-- TASK PROMPT --
Replace "Posts Relacionados" with "Artigos Relacionados" throughout the text of the records below, changing nothing else. Leave the pictures out of your answer.

══ DATA TO EXAMINE ══

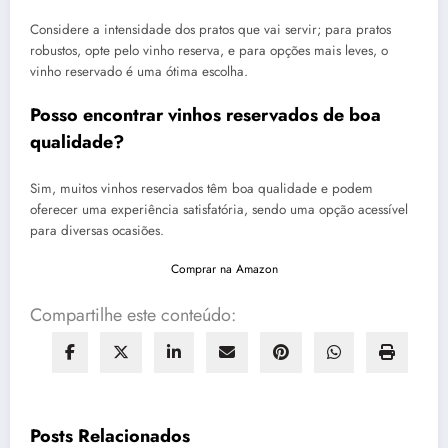
Considere a intensidade dos pratos que vai servir; para pratos
robustos, opte pelo vinho reserva, e para opções mais leves, o
vinho reservado é uma ótima escolha.
Posso encontrar vinhos reservados de boa
qualidade?
Sim, muitos vinhos reservados têm boa qualidade e podem
oferecer uma experiência satisfatória, sendo uma opção acessível
para diversas ocasiões.
Comprar na Amazon
Compartilhe este conteúdo:
Posts Relacionados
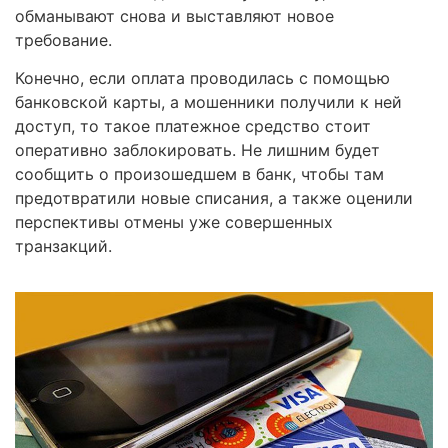
обманывают снова и выставляют новое
требование.
Конечно, если оплата проводилась с помощью
банковской карты, а мошенники получили к ней
доступ, то такое платежное средство стоит
оперативно заблокировать. Не лишним будет
сообщить о произошедшем в банк, чтобы там
предотвратили новые списания, а также оценили
перспективы отмены уже совершенных
транзакций.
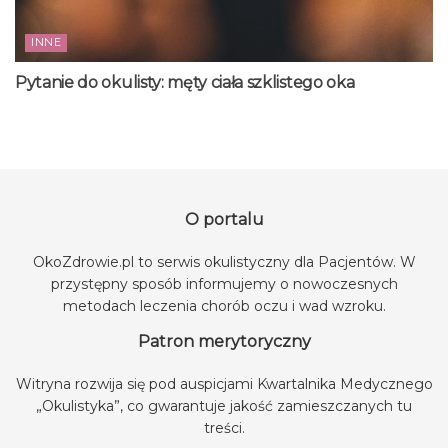
INNE
Pytanie do okulisty: męty ciała szklistego oka
O portalu
OkoZdrowie.pl to serwis okulistyczny dla Pacjentów. W
przystępny sposób informujemy o nowoczesnych
metodach leczenia chorób oczu i wad wzroku.
Patron merytoryczny
Witryna rozwija się pod auspicjami
Kwartalnika Medycznego
„Okulistyka”
, co gwarantuje jakość zamieszczanych tu
treści.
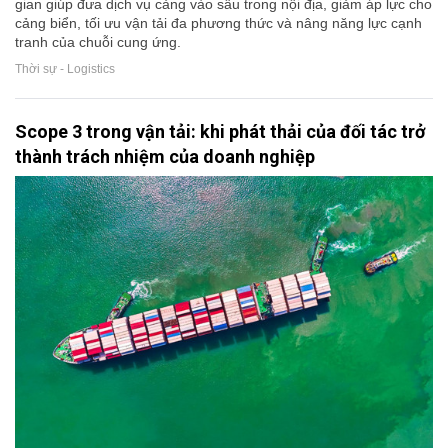
gian giúp đưa dịch vụ cảng vào sâu trong nội địa, giảm áp lực cho
cảng biển, tối ưu vận tải đa phương thức và nâng năng lực cạnh
tranh của chuỗi cung ứng.
Thời sự - Logistics
Scope 3 trong vận tải: khi phát thải của đối tác trở
thành trách nhiệm của doanh nghiệp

═══

-- EXERCISE RESULT --
Considere a intensidade dos pratos que vai servir; para pratos
robustos, opte pelo vinho reserva, e para opções mais leves, o
vinho reservado é uma ótima escolha.
Posso encontrar vinhos reservados de boa
qualidade?
Sim, muitos vinhos reservados têm boa qualidade e podem
oferecer uma experiência satisfatória, sendo uma opção acessível
para diversas ocasiões.
Comprar na Amazon
Compartilhe este conteúdo:
Artigos Relacionados
обманывают снова и выставляют новое
требование.
Конечно, если оплата проводилась с помощью
банковской карты, а мошенники получили к ней
доступ, то такое платежное средство стоит
оперативно заблокировать. Не лишним будет
сообщить о произошедшем в банк, чтобы там
предотвратили новые списания, а также оценили
перспективы отмены уже совершенных
транзакций.
INNE
Pytanie do okulisty: męty ciała szklistego oka
O portalu
OkoZdrowie.pl to serwis okulistyczny dla Pacjentów. W
przystępny sposób informujemy o nowoczesnych
metodach leczenia chorób oczu i wad wzroku.
Patron merytoryczny
Witryna rozwija się pod auspicjami
Kwartalnika Medycznego
„Okulistyka”
, co gwarantuje jakość zamieszczanych tu
treści.
gian giúp đưa dịch vụ cảng vào sâu trong nội địa, giảm áp lực cho
cảng biển, tối ưu vận tải đa phương thức và nâng năng lực cạnh
tranh của chuỗi cung ứng.
Thời sự - Logistics
Scope 3 trong vận tải: khi phát thải của đối tác trở
thành trách nhiệm của doanh nghiệp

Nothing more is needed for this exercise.